**Activity:** Show every line below where "nose" can be found.

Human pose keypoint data
-*-*-

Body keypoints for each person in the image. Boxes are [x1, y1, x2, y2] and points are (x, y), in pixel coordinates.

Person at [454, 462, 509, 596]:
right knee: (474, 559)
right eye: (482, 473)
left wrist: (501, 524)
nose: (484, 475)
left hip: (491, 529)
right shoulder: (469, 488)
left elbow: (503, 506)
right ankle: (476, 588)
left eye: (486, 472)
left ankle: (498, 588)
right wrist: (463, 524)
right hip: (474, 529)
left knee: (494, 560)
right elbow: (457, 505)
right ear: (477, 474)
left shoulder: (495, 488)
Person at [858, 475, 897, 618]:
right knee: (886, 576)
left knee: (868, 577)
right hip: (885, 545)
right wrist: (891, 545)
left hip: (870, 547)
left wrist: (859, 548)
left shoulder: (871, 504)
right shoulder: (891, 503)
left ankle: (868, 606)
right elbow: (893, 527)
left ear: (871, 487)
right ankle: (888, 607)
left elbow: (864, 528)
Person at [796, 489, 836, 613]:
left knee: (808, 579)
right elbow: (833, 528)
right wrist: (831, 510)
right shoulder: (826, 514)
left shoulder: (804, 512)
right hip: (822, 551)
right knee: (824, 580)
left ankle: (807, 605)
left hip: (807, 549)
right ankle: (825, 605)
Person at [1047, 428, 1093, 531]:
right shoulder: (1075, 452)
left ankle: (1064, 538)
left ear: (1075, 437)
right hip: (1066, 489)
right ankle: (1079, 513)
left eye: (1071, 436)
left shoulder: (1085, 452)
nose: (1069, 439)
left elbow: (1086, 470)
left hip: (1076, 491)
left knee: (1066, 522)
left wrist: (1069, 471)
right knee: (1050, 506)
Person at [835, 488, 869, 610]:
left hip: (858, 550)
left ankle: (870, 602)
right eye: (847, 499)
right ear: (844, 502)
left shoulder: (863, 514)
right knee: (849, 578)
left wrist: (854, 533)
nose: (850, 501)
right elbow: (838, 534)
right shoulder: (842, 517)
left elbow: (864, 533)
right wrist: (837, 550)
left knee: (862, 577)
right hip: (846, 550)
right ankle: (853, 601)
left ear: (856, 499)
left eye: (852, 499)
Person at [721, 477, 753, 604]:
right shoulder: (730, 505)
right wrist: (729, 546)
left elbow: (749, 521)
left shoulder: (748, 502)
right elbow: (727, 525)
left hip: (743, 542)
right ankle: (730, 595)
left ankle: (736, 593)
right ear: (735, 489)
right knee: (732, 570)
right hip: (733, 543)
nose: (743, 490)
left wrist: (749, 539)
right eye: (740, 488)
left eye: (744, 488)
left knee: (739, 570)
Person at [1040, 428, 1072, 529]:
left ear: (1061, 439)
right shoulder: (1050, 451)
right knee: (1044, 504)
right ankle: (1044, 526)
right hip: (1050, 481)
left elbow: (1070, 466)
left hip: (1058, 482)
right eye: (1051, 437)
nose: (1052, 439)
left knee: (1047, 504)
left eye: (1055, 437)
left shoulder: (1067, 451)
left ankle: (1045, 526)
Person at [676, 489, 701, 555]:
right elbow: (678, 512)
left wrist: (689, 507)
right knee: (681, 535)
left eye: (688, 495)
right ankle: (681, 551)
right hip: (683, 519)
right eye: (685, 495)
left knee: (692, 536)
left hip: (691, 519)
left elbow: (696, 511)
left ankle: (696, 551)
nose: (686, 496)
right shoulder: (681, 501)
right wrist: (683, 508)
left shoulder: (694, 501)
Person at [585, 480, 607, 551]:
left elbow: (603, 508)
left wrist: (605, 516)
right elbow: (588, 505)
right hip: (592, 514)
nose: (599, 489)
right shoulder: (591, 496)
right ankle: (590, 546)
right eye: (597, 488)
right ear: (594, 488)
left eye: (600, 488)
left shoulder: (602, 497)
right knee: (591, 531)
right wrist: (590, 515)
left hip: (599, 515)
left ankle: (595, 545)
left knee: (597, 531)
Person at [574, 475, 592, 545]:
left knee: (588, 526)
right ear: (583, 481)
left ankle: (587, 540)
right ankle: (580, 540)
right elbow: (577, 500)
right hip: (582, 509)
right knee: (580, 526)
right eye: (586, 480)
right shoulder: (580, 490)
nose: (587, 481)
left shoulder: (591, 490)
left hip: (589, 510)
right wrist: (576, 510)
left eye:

-*-*-

**Response:**
nose: (484, 475)
nose: (1069, 439)
nose: (850, 501)
nose: (743, 490)
nose: (1052, 439)
nose: (686, 496)
nose: (599, 489)
nose: (587, 481)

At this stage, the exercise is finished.